Something I didn’t experiment with is the use of Amazon’s spot instances, where you can bid to use Amazon’s unused EC2 capacity. I didn’t think of doing this until just as I was about to launch the crawl. When I went to look at the spot instance pricing history, I discovered to my surprise that the spot instance prices are often a factor of 10 or so lower than the prices for on-demand instances! Factoring in the charges for outgoing bandwidth, this means it may be possible to use spot instances to do a similar crawl for 120 dollars or so, a factor of five savings. I considered switching, but ultimately decided against it, thinking that it might take 2 or 3 days work to properly understand the implications of switching, and to get things working exactly as I wanted. Admittedly, it’s possible that it would have taken much less time, in which case I missed an opportunity to trade some money for just a little extra time.
Improvements to the crawler architecture: Let me finish by noting a few ways it’d be interesting to improve the current crawler:
- For many long-running applications the crawler would need a smart crawl policy so that it knows when and how to re-crawl a page. According to a presentation from Jeff Dean, Google’s mean time to index a new page is now just minutes. I don’t know how that works, but imagine that notification protocols such as pubsubhubbub play an important role. It’d be good to change the crawler so that it’s pubsubhubbub aware.

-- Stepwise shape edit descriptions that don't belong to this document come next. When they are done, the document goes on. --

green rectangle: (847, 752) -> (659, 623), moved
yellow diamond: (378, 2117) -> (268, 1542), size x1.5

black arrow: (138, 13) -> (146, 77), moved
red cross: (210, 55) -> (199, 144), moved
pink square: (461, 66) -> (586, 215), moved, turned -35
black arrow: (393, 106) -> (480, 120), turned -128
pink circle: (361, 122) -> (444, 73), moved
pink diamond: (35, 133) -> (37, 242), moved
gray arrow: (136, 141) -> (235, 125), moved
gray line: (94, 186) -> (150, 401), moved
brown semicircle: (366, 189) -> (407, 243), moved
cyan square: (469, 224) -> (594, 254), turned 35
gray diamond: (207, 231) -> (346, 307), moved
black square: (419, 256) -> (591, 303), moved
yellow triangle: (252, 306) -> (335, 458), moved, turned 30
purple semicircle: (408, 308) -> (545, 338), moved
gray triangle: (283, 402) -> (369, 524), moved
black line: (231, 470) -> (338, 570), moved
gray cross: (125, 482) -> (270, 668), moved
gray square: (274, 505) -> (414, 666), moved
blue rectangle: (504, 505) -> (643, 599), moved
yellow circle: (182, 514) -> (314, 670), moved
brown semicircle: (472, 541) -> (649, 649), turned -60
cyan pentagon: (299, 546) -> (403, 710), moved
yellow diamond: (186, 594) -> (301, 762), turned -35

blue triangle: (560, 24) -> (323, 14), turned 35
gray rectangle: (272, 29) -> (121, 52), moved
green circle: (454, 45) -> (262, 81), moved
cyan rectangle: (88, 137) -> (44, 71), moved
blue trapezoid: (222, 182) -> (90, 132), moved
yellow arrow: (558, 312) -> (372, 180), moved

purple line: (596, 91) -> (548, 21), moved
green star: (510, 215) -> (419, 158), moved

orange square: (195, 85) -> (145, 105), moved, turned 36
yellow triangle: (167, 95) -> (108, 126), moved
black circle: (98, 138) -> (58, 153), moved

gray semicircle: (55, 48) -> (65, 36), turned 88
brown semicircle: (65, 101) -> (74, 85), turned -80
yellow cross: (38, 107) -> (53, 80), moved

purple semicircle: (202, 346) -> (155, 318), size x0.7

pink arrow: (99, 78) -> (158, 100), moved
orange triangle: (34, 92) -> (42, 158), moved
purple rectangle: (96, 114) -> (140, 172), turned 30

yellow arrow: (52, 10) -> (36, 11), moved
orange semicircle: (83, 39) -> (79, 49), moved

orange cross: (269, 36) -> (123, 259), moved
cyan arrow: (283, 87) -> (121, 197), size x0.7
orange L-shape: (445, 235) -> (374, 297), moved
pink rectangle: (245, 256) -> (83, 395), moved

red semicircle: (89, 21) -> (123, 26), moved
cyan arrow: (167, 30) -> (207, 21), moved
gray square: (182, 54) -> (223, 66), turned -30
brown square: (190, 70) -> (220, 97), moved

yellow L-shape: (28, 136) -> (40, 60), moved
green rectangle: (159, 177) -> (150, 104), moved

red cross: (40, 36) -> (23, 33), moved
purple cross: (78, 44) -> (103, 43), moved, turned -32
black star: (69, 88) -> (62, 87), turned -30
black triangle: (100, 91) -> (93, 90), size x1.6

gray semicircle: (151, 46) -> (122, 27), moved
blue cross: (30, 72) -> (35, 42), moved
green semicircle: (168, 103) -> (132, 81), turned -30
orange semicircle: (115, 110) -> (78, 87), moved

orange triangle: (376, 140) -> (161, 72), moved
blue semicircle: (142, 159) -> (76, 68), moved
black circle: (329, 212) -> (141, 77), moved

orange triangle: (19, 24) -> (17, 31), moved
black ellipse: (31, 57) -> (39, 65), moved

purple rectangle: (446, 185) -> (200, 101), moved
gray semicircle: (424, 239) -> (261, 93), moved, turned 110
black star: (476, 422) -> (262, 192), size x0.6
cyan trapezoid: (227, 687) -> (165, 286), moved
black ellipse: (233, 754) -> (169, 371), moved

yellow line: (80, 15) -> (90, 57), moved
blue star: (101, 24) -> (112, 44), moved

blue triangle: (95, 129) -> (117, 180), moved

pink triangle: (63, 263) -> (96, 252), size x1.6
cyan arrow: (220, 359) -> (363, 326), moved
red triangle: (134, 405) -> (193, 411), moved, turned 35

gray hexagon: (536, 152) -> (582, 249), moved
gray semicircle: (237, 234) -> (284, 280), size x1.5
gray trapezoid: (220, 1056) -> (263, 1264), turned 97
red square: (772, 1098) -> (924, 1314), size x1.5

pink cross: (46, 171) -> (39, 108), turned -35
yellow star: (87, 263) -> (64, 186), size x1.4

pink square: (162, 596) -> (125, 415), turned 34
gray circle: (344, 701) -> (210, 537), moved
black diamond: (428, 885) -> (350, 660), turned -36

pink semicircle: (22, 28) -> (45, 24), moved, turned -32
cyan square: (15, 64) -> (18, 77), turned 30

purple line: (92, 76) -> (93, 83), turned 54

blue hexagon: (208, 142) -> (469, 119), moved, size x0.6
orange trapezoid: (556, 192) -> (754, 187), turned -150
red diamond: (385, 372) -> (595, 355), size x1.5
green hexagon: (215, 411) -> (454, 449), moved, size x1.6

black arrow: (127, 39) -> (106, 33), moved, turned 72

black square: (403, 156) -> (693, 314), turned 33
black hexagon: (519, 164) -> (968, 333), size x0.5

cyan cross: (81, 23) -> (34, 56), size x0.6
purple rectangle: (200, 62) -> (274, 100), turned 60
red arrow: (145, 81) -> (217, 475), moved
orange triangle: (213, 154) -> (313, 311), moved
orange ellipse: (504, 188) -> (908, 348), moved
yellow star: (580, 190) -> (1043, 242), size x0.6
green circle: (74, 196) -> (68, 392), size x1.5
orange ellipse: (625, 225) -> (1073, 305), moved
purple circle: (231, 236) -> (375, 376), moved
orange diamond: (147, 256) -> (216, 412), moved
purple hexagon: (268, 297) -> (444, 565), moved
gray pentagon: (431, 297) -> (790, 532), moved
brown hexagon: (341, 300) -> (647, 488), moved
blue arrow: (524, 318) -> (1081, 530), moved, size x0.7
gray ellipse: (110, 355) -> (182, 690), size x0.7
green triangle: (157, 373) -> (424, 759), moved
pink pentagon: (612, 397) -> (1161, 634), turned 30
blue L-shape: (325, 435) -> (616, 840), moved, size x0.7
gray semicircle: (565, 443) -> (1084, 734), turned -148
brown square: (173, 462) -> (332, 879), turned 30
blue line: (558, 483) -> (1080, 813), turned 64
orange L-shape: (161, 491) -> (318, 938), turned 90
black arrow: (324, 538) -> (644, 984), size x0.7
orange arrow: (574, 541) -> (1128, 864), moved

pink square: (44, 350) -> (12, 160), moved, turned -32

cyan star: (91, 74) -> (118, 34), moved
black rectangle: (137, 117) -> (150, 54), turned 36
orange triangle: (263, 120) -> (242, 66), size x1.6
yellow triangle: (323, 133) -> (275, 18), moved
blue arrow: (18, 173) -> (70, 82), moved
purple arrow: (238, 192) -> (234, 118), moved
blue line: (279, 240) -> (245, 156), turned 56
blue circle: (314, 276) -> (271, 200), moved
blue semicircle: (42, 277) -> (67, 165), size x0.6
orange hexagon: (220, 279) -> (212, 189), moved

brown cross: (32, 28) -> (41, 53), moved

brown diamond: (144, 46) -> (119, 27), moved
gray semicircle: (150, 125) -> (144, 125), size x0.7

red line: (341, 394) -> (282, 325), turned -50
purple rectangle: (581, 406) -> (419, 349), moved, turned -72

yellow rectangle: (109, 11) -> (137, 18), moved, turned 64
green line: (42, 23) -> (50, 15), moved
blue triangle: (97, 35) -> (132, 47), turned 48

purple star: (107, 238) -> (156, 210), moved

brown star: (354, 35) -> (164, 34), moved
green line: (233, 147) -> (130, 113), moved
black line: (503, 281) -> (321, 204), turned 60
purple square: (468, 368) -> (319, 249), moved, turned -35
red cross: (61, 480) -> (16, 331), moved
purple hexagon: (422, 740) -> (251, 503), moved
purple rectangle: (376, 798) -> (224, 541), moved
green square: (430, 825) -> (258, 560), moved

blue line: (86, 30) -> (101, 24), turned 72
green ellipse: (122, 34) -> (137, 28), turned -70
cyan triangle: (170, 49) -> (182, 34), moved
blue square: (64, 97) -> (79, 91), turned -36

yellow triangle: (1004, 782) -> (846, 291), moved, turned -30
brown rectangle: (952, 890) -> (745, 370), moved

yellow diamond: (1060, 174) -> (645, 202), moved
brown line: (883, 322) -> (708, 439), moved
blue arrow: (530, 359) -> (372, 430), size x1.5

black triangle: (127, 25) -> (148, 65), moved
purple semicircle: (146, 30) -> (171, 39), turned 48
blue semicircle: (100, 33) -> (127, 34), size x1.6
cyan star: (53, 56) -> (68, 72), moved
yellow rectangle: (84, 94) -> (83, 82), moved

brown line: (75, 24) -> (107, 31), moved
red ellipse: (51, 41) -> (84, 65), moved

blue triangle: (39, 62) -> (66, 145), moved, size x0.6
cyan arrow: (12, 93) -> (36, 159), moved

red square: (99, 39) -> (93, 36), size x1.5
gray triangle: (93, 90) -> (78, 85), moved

- The crawler currently uses a threaded architecture. Another quite different approach is to use an evented architecture. What are the pros and cons of a multi-threaded versus an evented architecture?
- The instances in the cluster are configured using fabric and shell scripts to install programs such as redis, pybloomfilter, and so on. This is slow and not completely reliable. Is there a better way of doing this? Creating my own EC2 AMI? Configuration management software such as Chef and Puppet? I considered using one of the latter, but deferred it because of the upfront cost of learning the systems.
- Logging is currently done using Python’s logging module. Unfortunately, I’m finding this is not well-adapted to Python’s threading. Is there a better solution?
- The crawler was initially designed for crawling in a batch environment, where it is run and then terminates. I’ve since modified it so that it can be stopped, modifications made, and restarted. It’d be good to add instrumentation so it can be modified more dynamically, in real time.
- Many interesting research papers have been published about crawling. I read or skimmed quite a few while writing my crawler, but ultimately used only a few of the ideas; just getting the basics right proved challenging enough. In future iterations it’d be useful to look at this work again and to incorporate the best ideas. Good starting points include a chapter in the book by Manning, Raghavan and Sch\”utze, and a survey paper by Olston and Najork. Existing open source crawlers such as Heritrix and Nutch would also be interesting to look at in more depth.